2. The surface structure of claim 1, wherein the porosity of the second protective coating is less than the porosity of the first protective coating.

3. The surface structure of claim 1, wherein the first protective coating is selected from the group consisting of metal oxides, fluorides, and nitrides, and the thickness of the first protective coating is between 100 μm and 250 μm.

4. The surface structure of claim 1, wherein the hardness of the first protective coating is between 400 HV and 700 HV.

5. The surface structure of claim 1, wherein the porosity of the first protective coating is between 1% and 5%.

6. The surface structure of claim 1, wherein the second protective coating is selected from the group consisting of metal oxides, fluorides, and nitrides, and the thickness of the second protective coating is between 0.5 μm and 20 μm.

7. The surface structure of claim 1, wherein the hardness of the second protective coating is between 1000 HV and 1500 HV.

8. A method for forming a surface structure of an electrostatic chuck, comprising: forming a first protective coating on a surface of a substrate; andforming a second protective coating on the first protective coating;wherein the second protective coating has a hardness greater than the first protective coating, and the porosity of the second protective coating is less than 1%.

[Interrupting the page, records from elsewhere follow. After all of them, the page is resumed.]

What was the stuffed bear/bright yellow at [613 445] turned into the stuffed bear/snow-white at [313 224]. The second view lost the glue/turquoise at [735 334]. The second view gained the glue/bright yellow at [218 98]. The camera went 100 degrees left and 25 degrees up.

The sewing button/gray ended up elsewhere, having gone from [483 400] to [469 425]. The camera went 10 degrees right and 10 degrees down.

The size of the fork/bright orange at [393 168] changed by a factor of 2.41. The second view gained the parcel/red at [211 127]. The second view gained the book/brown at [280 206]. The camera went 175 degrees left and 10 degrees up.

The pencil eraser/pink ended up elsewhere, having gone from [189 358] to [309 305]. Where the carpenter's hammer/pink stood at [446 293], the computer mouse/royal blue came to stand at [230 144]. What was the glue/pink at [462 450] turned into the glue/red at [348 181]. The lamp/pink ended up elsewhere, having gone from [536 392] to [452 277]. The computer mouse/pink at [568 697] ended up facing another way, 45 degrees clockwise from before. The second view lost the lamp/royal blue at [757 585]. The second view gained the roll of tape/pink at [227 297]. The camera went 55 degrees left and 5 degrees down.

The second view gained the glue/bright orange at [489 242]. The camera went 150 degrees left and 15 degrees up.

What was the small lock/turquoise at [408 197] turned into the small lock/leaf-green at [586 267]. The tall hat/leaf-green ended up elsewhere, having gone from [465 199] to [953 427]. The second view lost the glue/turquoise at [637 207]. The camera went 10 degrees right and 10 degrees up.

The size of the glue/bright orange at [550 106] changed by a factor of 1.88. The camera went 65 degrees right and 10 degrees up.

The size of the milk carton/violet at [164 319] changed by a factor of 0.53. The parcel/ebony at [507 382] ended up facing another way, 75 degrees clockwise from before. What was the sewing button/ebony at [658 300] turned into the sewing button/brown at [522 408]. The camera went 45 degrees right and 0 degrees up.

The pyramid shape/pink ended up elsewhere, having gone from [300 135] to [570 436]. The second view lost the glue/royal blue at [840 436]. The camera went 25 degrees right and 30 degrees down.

9. The method of claim 8, further comprising preheating the substrate to a temperature between 100° C. and 300° C. prior to forming the first protective coating.

10. The method of claim 8, wherein the first protective coating is deposited using one of the following methods: atmospheric plasma spraying, suspension plasma spraying, or vacuum plasma spraying.

11. The method of claim 10, wherein the deposition conditions for the first protective coating are selected from the group consisting of: an arc current between 200 A and 600 A, a rotating disc speed between 5 RPM and 30 RPM, a carrier gas selected from argon, nitrogen, and helium, and a gas flow rate between 30 L/min and 200 L/min.

12. The method of claim 8, wherein the second protective coating is deposited using one of the following methods: electron beam physical vapor deposition (E-Gun PVD) or ion-assisted electron beam physical vapor deposition.

13. The method of claim 12, wherein the deposition conditions for the second protective coating are selected from the group consisting of: a chamber temperature between 25° C. and 200° C., a deposition rate between 0.1 nm/s and 1.5 nm/s, an ion source plasma power assisting an electron beam current between 0 mA and 1500 mA, a voltage between 100 V and 1500 V, an argon gas flow rate between 5 sccm and 50 sccm, an oxygen gas flow rate between 10 sccm and 200 sccm, and a process pressure between 1.0E-2 Torr and 1.0E-6 Torr.

14. The method of claim 8, wherein the porosity of the second protective coating is less than the porosity of the first protective coating.

15. The method of claim 8, wherein the first protective coating is selected from the group consisting of metal oxides, fluorides, and nitrides, and the thickness of the first protective coating is between 100 μm and 250 μm.

16. The method of claim 8, wherein the hardness of the first protective coating is between 400 HV and 700 HV.

17. The method of claim 8, wherein the porosity of the first protective coating is between 1% and 5%.

18. The method of claim 8, wherein the second protective coating is selected from the group consisting of metal oxides, fluorides, and nitrides, and the thickness of the second protective coating is between 0.5 μm and 20 μm.

19. The method of claim 8, wherein the hardness of the second protective coating is between 1000 HV and 1500 HV.